The face paint used for this scene was used as the films primary marketing tactic and became its greatest legacy. White face paint with raccoon-like black circles around the eyes, the face paint resembles the face paint worn by folks pictured in 1971 at a protest for Black veterans against Vietnam. There is no question that the Hughes brothers are connecting the dots here. Originally, the marketing for the film relied on the usage of the song Kool & the Gang’s ‘Jungle Boogie,’ but according to the director duo, they shared this idea with another fellow director, who ended up using the same song in his marketing scheme for his Oscar-winning film that same year, forcing them to get creative and come up with something else. (Though they never named said director, it is worth noting that Quentin Tarantino used this song in the trailer for “Pulp Fiction” which was nominated for seven Academy Awards). However, it worked out for the best because the heavy focus on the face paint during the release of the film, which also happened to be around the popular holiday of Halloween, prompted a massive interest in the film, which led to an instant cultural impact. The face paint lives on as the films greatest legacy, making a recent appearance in 2015 when celebrity fighter, Floyd Mayweather, donned the costume for Halloween.

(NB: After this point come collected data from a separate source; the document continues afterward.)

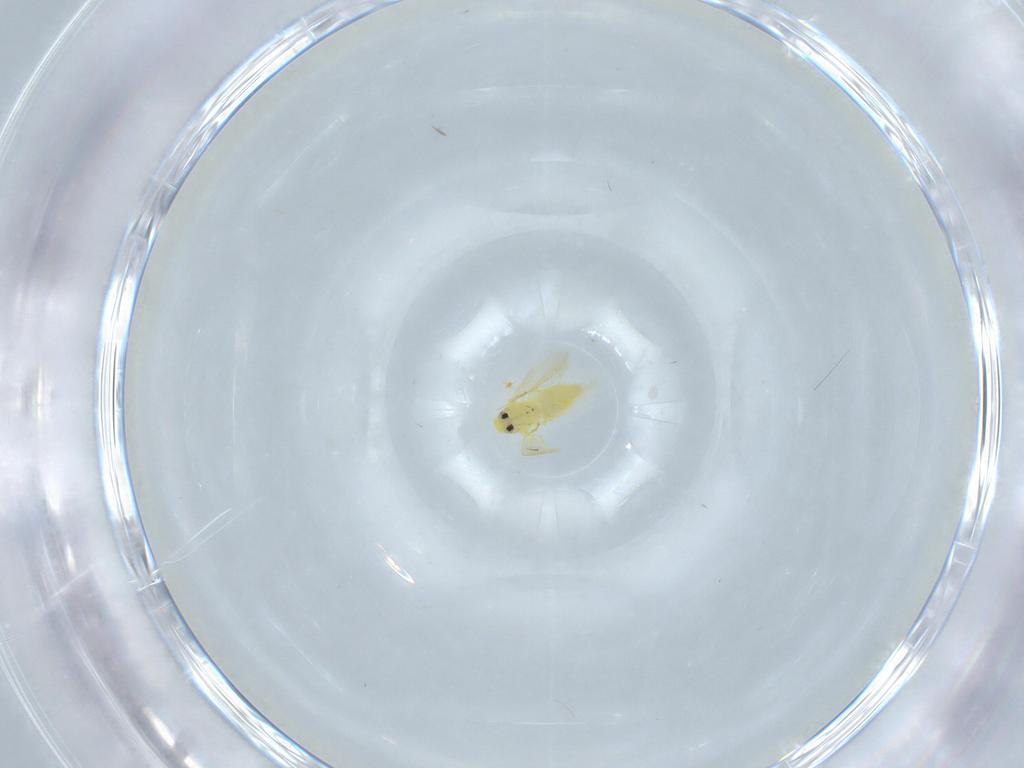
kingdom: Animalia
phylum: Arthropoda
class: Insecta
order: Hemiptera
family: Aleyrodidae
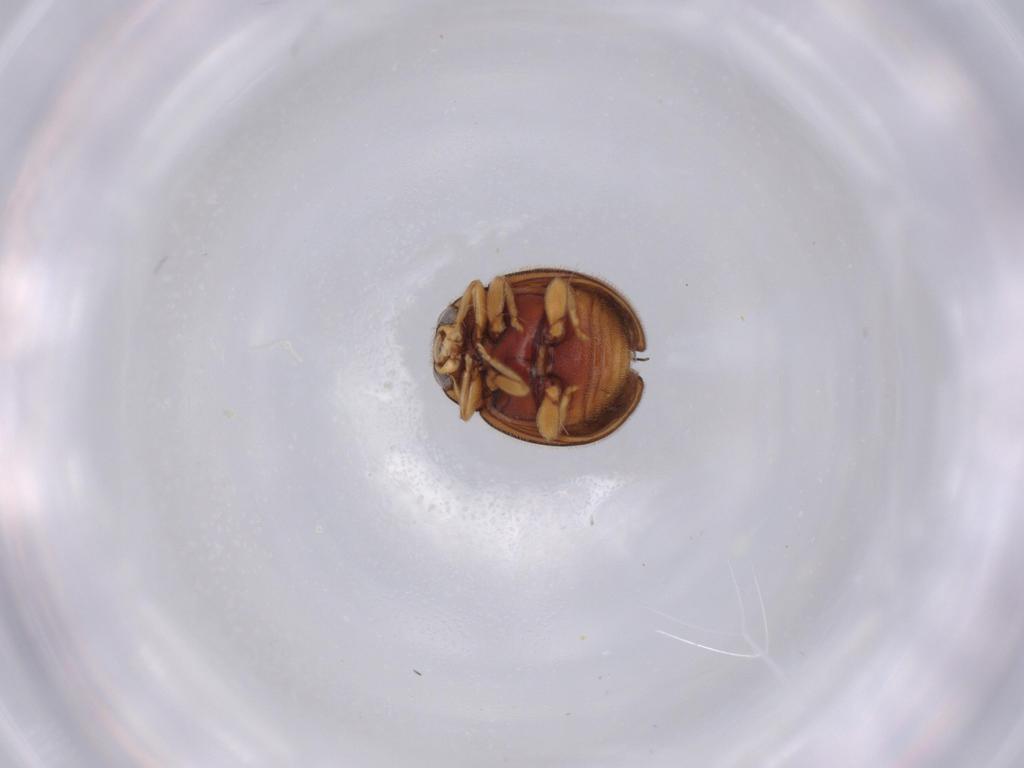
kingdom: Animalia
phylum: Arthropoda
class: Insecta
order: Coleoptera
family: Coccinellidae
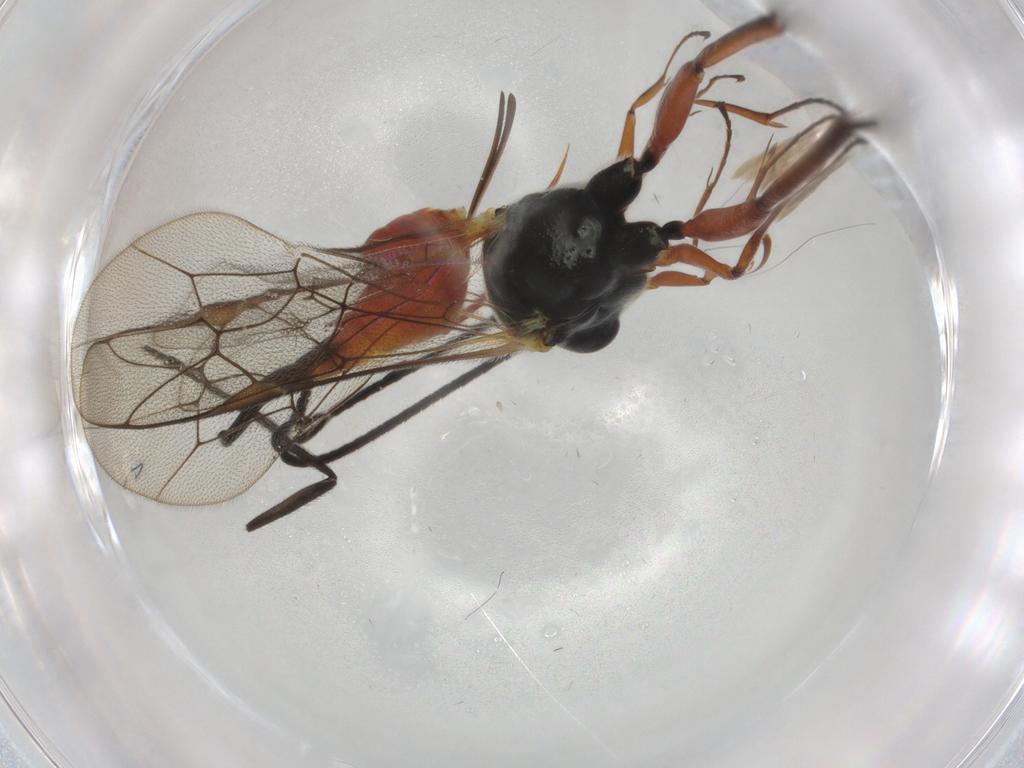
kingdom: Animalia
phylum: Arthropoda
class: Insecta
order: Hymenoptera
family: Ichneumonidae
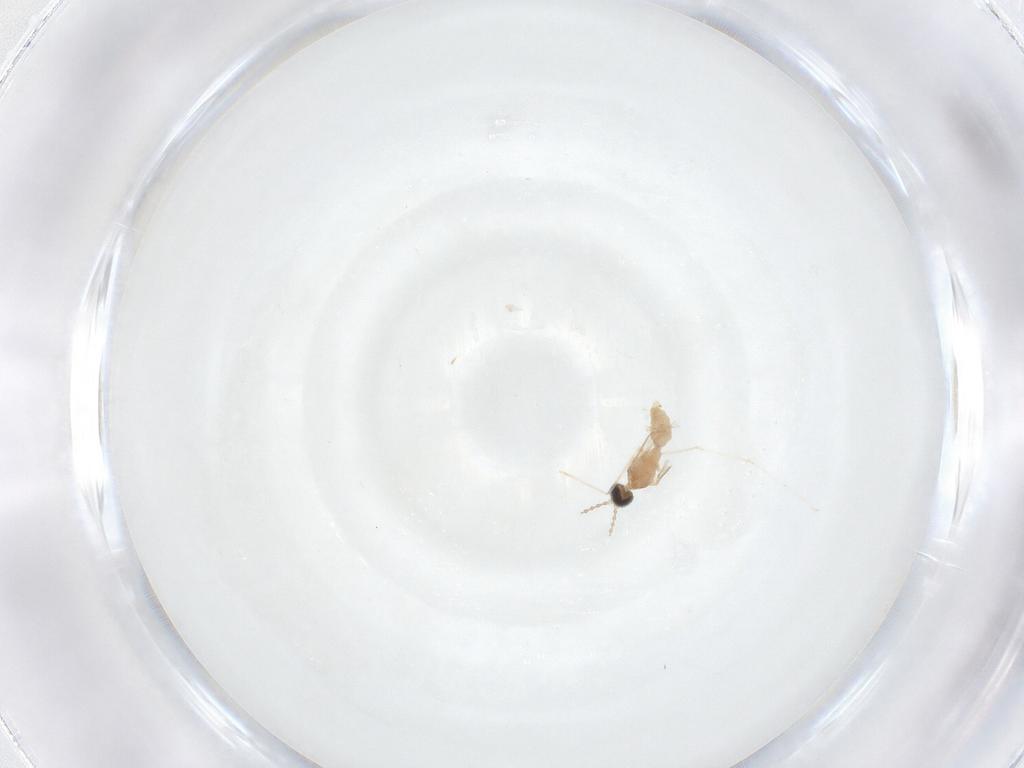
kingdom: Animalia
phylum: Arthropoda
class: Insecta
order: Diptera
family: Cecidomyiidae
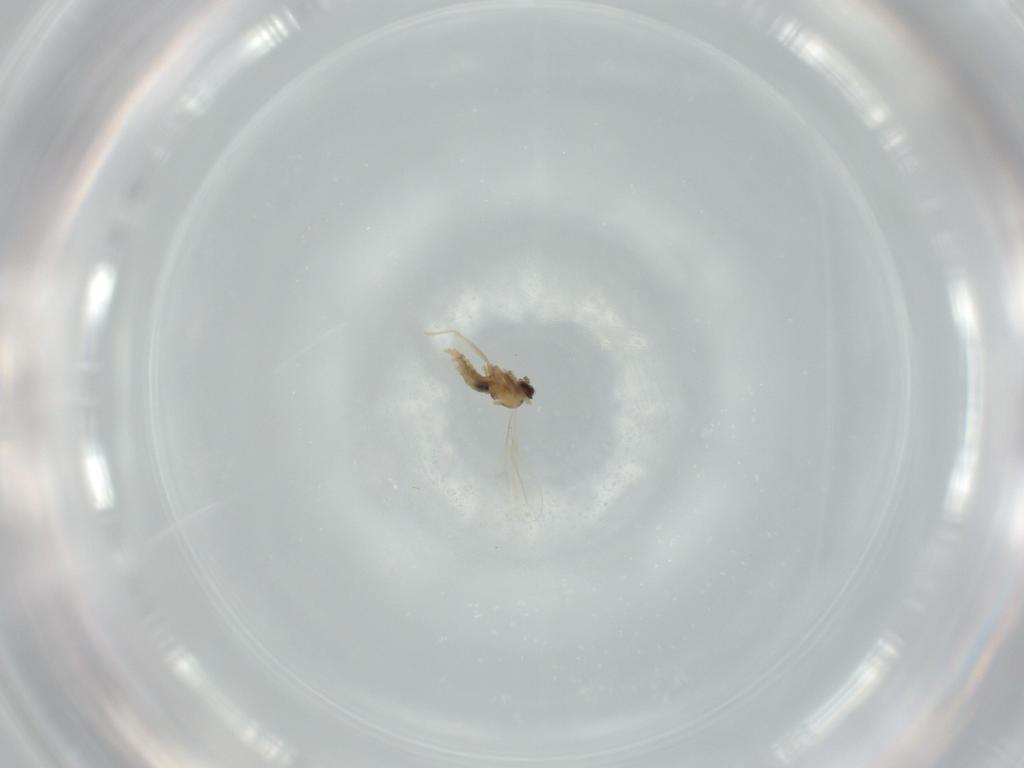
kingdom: Animalia
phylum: Arthropoda
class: Insecta
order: Diptera
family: Chironomidae
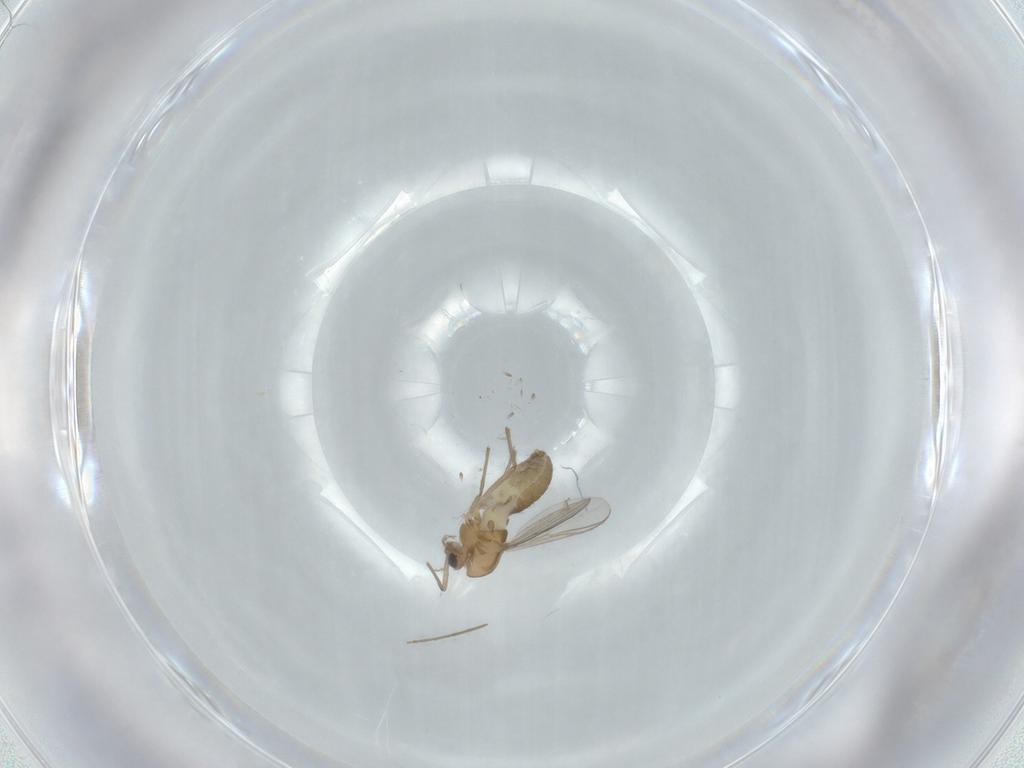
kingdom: Animalia
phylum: Arthropoda
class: Insecta
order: Diptera
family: Chironomidae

The story of “Dead Presidents” is the story of three different types of incarceration for Blacks in America during this period of time. Following Anthony Curtis through 1969 to 1973, viewers are exposed to those three different forms of oppression felt by Black communities through one single (remarkably – mostly true) story. While attempting to escape, he is confined to a life of war – violent, lonely, horrifying. Upon returning home, he faces the discrimination, neglect, poverty and unrest that is the urban streets of America – while Black communities fight for basic human liberties from the same country he risked his life to defend. And in a heartbreaking finale, he accepts an absurdly weighted sentence in prison, where he will be formally stripped of all freedom and enslaved in every possible way.

Allen Hughes described the soldiers whom he based these characters off, and it is clear that “Dead Presidents” is the story of “dead men roaming the earth on borrowed time… the desperation of people stripped of their humanity by the war, and the ghosts they became during the aftermath.” In the end, Anthony pleads, “I had to do what I had to do to survive” and your heart breaks because you know it is true.